◆ TO-DO ITEM: Return every record below exactly as written.
BEGIN ENTRIES SHOWN
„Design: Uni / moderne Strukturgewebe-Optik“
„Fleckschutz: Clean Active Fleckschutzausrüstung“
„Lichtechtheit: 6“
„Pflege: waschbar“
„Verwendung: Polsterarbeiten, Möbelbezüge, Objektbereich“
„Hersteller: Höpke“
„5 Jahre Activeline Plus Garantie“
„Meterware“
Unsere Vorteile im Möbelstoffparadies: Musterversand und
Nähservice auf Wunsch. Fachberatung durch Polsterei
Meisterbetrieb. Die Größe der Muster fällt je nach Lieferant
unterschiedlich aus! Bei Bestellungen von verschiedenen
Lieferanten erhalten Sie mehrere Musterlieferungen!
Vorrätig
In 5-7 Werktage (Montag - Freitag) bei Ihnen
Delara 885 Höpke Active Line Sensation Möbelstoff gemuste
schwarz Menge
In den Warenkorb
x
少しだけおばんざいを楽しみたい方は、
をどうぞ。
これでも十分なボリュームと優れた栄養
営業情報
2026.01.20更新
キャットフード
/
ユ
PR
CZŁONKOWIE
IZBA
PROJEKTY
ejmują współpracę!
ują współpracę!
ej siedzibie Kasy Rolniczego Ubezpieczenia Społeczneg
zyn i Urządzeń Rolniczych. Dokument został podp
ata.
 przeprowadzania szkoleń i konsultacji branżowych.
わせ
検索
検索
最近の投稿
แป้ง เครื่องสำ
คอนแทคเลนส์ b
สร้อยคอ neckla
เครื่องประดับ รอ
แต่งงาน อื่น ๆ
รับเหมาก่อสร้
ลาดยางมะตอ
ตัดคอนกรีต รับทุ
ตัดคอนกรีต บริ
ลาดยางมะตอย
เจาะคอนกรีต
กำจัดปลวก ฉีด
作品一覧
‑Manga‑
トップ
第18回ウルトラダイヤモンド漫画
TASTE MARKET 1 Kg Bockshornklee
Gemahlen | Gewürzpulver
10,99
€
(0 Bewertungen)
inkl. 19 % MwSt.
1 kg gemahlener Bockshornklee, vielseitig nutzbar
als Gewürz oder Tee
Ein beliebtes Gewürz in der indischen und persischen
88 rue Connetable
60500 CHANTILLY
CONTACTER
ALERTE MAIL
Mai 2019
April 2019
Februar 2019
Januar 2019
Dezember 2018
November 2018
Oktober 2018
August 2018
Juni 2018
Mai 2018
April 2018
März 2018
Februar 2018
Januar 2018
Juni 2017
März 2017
END ENTRIES SHOWN
◆ TASK OUTPUT:
„Design: Uni / moderne Strukturgewebe-Optik“
„Fleckschutz: Clean Active Fleckschutzausrüstung“
„Lichtechtheit: 6“
„Pflege: waschbar“
„Verwendung: Polsterarbeiten, Möbelbezüge, Objektbereich“
„Hersteller: Höpke“
„5 Jahre Activeline Plus Garantie“
„Meterware“
Unsere Vorteile im Möbelstoffparadies: Musterversand und
Nähservice auf Wunsch. Fachberatung durch Polsterei
Meisterbetrieb. Die Größe der Muster fällt je nach Lieferant
unterschiedlich aus! Bei Bestellungen von verschiedenen
Lieferanten erhalten Sie mehrere Musterlieferungen!
Vorrätig
In 5-7 Werktage (Montag - Freitag) bei Ihnen
Delara 885 Höpke Active Line Sensation Möbelstoff gemuste
schwarz Menge
In den Warenkorb
x
少しだけおばんざいを楽しみたい方は、
をどうぞ。
これでも十分なボリュームと優れた栄養
営業情報
2026.01.20更新
キャットフード
/
ユ
PR
CZŁONKOWIE
IZBA
PROJEKTY
ejmują współpracę!
ują współpracę!
ej siedzibie Kasy Rolniczego Ubezpieczenia Społeczneg
zyn i Urządzeń Rolniczych. Dokument został podp
ata.
 przeprowadzania szkoleń i konsultacji branżowych.
わせ
検索
検索
最近の投稿
แป้ง เครื่องสำ
คอนแทคเลนส์ b
สร้อยคอ neckla
เครื่องประดับ รอ
แต่งงาน อื่น ๆ
รับเหมาก่อสร้
ลาดยางมะตอ
ตัดคอนกรีต รับทุ
ตัดคอนกรีต บริ
ลาดยางมะตอย
เจาะคอนกรีต
กำจัดปลวก ฉีด
作品一覧
‑Manga‑
トップ
第18回ウルトラダイヤモンド漫画
TASTE MARKET 1 Kg Bockshornklee
Gemahlen | Gewürzpulver
10,99
€
(0 Bewertungen)
inkl. 19 % MwSt.
1 kg gemahlener Bockshornklee, vielseitig nutzbar
als Gewürz oder Tee
Ein beliebtes Gewürz in der indischen und persischen
88 rue Connetable
60500 CHANTILLY
CONTACTER
ALERTE MAIL
Mai 2019
April 2019
Februar 2019
Januar 2019
Dezember 2018
November 2018
Oktober 2018
August 2018
Juni 2018
Mai 2018
April 2018
März 2018
Februar 2018
Januar 2018
Juni 2017
März 2017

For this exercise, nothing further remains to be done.